According to a Cisco report, 51 percent of Asia Pacific small to medium-sized enterprises that went through a cyberattack in the previous year witnessed the incident’s cost surpass $500,000.
Between April-July 2021, Cisco performed the survey in 14 nations, and 3,750 companies with 10-999 employees were sampled. Cisco found that 83 percent of incidents cost more than $100,000, and 13 percent cost more than $1 million.
The statistics were even harsher in Australia, where 306 eligible firms replied, with 64 percent reporting an event costing more than $500,000 and 33 percent claiming a cost of more than $1 million. Cisco claims that 85 percent of firms that participated in simulation exercises discovered flaws in their security.
The company said that 95 percent realized they had several technologies and struggled to combine them, while 96 percent learned they lacked the necessary technology to defend against an attack.
The malware was the primary vector of attack against the sampled firms. It was employed 85 percent of the time.

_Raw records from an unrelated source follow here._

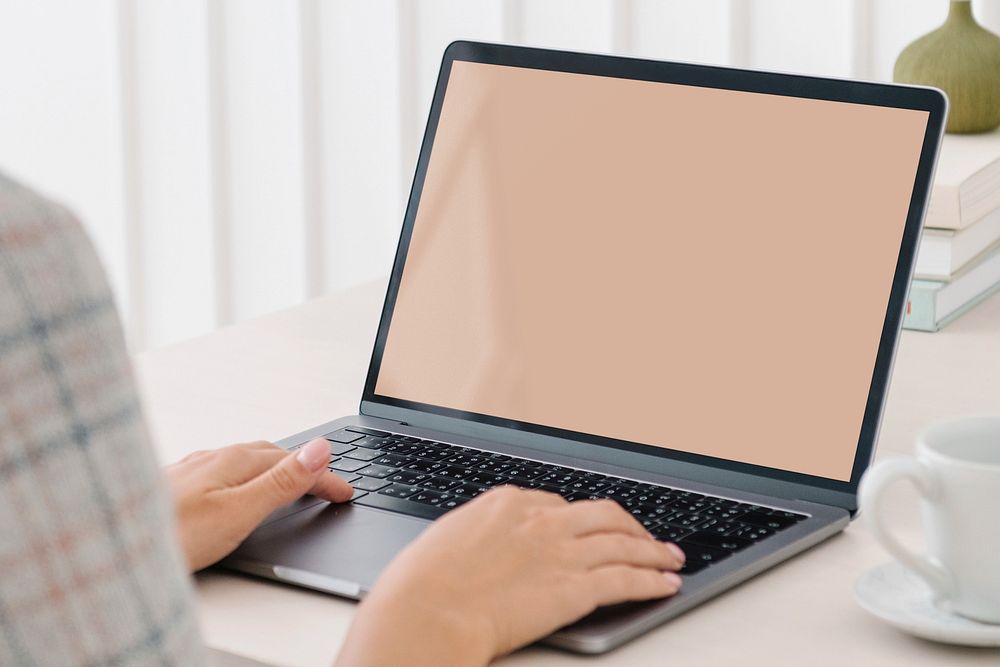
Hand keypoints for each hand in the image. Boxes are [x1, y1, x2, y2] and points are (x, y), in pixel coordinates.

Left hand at [165, 438, 351, 570]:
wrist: (108, 545)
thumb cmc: (170, 536)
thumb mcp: (239, 512)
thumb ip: (282, 481)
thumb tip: (320, 449)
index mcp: (235, 460)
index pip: (296, 461)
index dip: (325, 477)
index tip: (346, 492)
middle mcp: (213, 457)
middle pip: (271, 455)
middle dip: (304, 467)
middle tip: (327, 486)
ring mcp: (191, 469)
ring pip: (244, 461)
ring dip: (275, 469)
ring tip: (292, 482)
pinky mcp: (174, 485)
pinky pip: (223, 471)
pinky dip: (247, 478)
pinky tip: (236, 491)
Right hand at [336, 486, 683, 665]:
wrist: (428, 610)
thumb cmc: (422, 582)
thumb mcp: (446, 540)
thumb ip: (478, 536)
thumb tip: (483, 544)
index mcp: (507, 502)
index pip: (558, 504)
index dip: (581, 519)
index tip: (590, 529)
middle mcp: (541, 520)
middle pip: (602, 514)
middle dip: (629, 525)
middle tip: (645, 536)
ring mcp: (561, 551)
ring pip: (623, 542)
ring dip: (653, 550)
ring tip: (671, 558)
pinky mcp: (576, 588)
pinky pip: (626, 578)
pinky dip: (652, 580)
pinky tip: (665, 584)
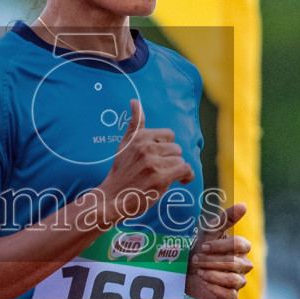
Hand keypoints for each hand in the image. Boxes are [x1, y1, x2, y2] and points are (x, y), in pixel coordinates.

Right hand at [98, 97, 193, 223]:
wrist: (113, 198)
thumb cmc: (122, 171)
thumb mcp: (125, 143)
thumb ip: (135, 123)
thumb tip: (134, 101)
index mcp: (140, 137)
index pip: (169, 135)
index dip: (165, 148)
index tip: (157, 157)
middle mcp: (146, 147)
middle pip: (176, 148)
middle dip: (170, 160)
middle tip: (157, 170)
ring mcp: (153, 163)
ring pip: (180, 160)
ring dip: (175, 170)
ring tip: (163, 178)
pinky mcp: (161, 178)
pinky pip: (186, 170)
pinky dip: (186, 177)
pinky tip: (180, 181)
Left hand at [185, 202, 251, 298]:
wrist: (186, 270)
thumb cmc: (200, 248)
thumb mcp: (210, 232)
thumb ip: (226, 218)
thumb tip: (244, 205)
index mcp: (241, 248)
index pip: (240, 245)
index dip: (221, 246)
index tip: (203, 246)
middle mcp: (244, 265)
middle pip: (235, 263)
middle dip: (212, 261)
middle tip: (197, 260)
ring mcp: (239, 281)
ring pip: (233, 280)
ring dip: (213, 275)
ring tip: (200, 271)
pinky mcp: (231, 295)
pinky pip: (230, 295)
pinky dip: (215, 289)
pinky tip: (205, 282)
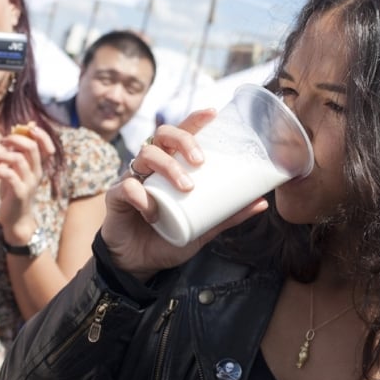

Out of those, 75 percent of attacks were to get consumer information, 62 percent to find internal emails, and 61 percent to get employee data, financial data, and intellectual property.
The Australian Signals Directorate (ASD) claimed in its 2020-21 annual report issued earlier this week that ransomware attacks had increased by 15% in the last year.
The ACSC classified a greater percentage of cybersecurity events as having a ‘substantial’ impact this fiscal year. This shift is partly due to an upsurge in cyberattacks on bigger companies and their consequences on victims. Data theft, extortion, or/and service outages were all part of the attacks.
ASD claimed it had switched more of its staff to flexible and home-based employment because of the epidemic, and it has taken down 7,700 sites hosting “cybercrime activities” connected to COVID-19.